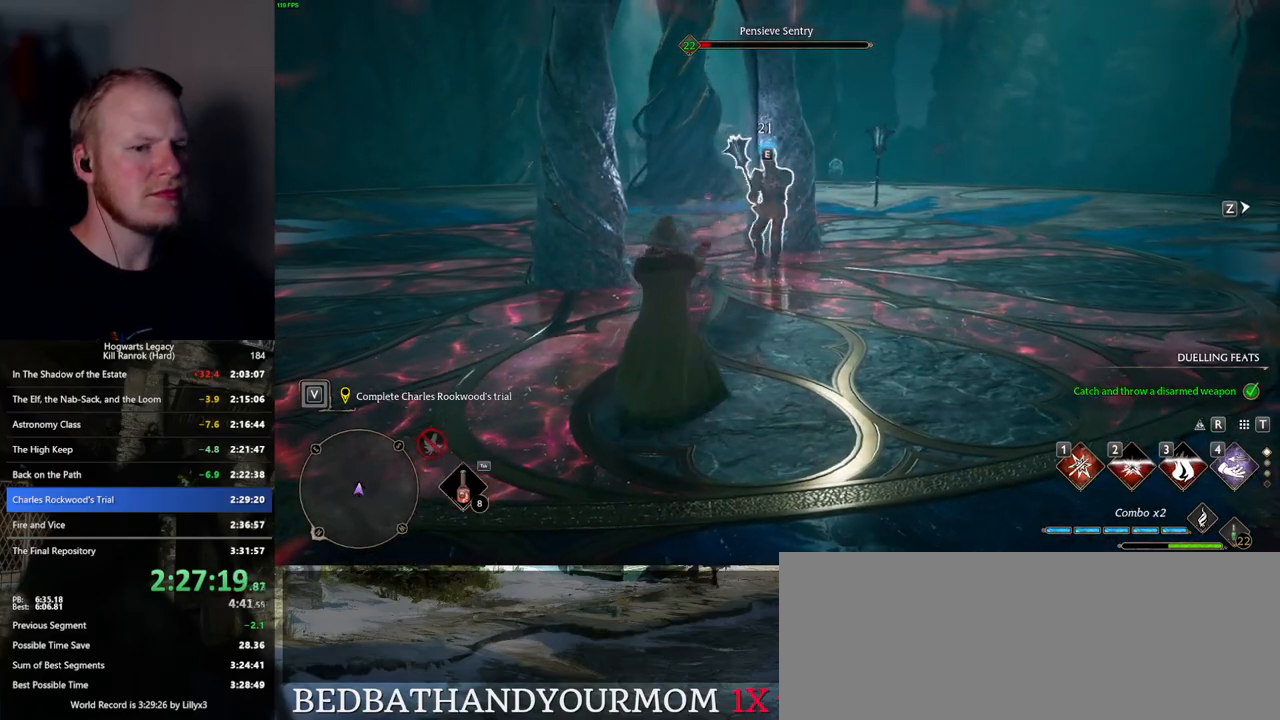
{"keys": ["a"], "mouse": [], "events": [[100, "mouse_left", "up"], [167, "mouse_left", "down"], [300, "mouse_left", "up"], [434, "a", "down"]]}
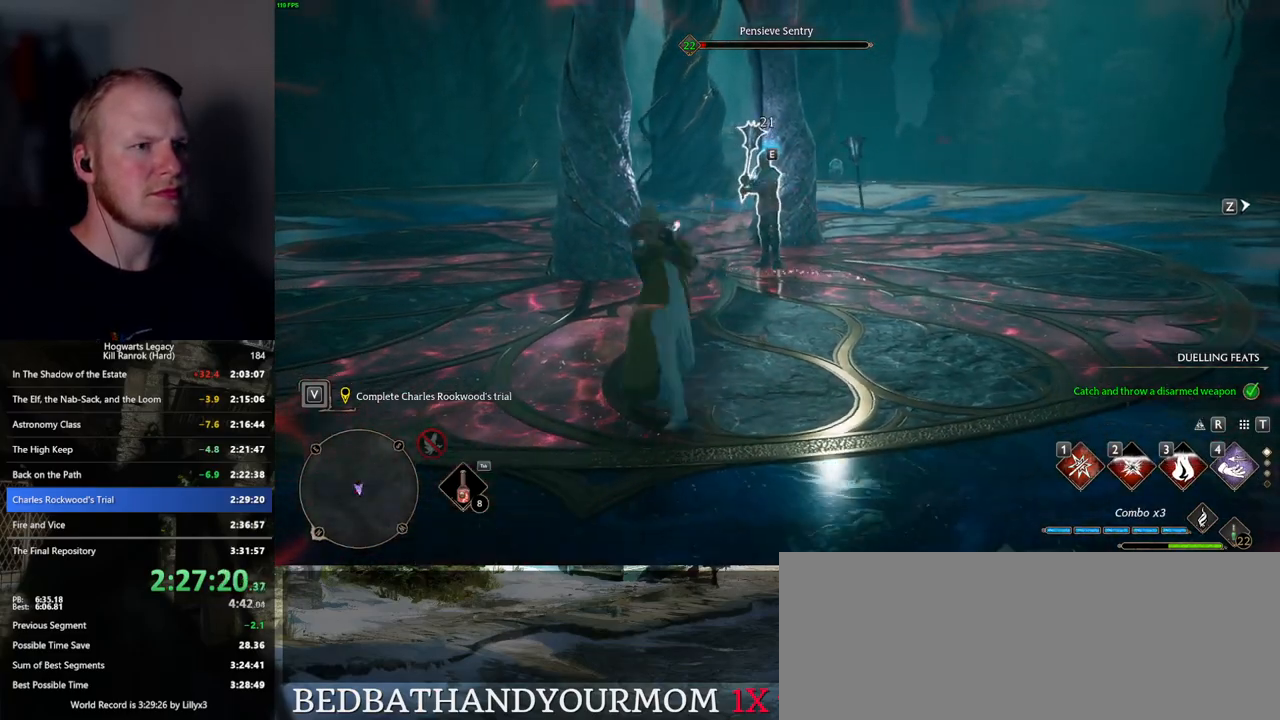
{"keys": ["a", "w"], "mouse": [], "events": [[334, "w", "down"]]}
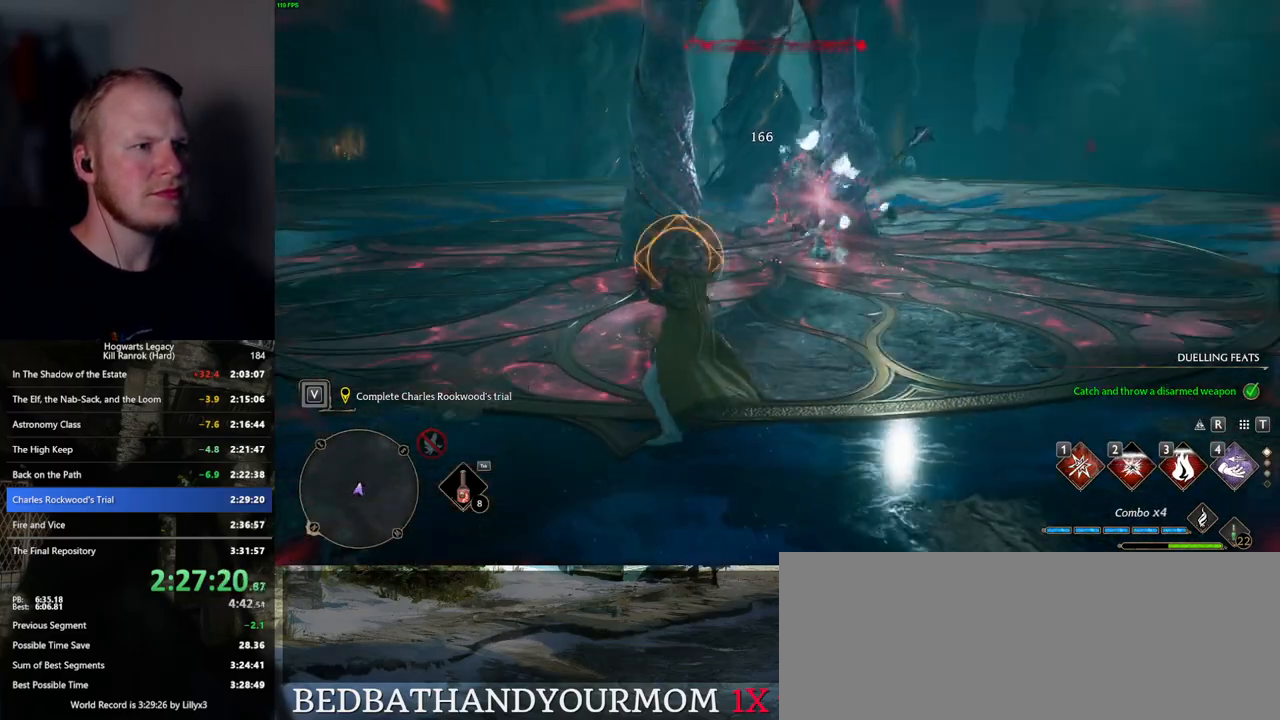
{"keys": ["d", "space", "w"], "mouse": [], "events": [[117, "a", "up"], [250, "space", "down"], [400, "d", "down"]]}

=======

Write out all the material verbatim, images excluded.

_Finished exercise_
{"keys": ["a"], "mouse": [], "events": [[100, "mouse_left", "up"], [167, "mouse_left", "down"], [300, "mouse_left", "up"], [434, "a", "down"]]}
{"keys": ["a", "w"], "mouse": [], "events": [[334, "w", "down"]]}
{"keys": ["d", "space", "w"], "mouse": [], "events": [[117, "a", "up"], [250, "space", "down"], [400, "d", "down"]]}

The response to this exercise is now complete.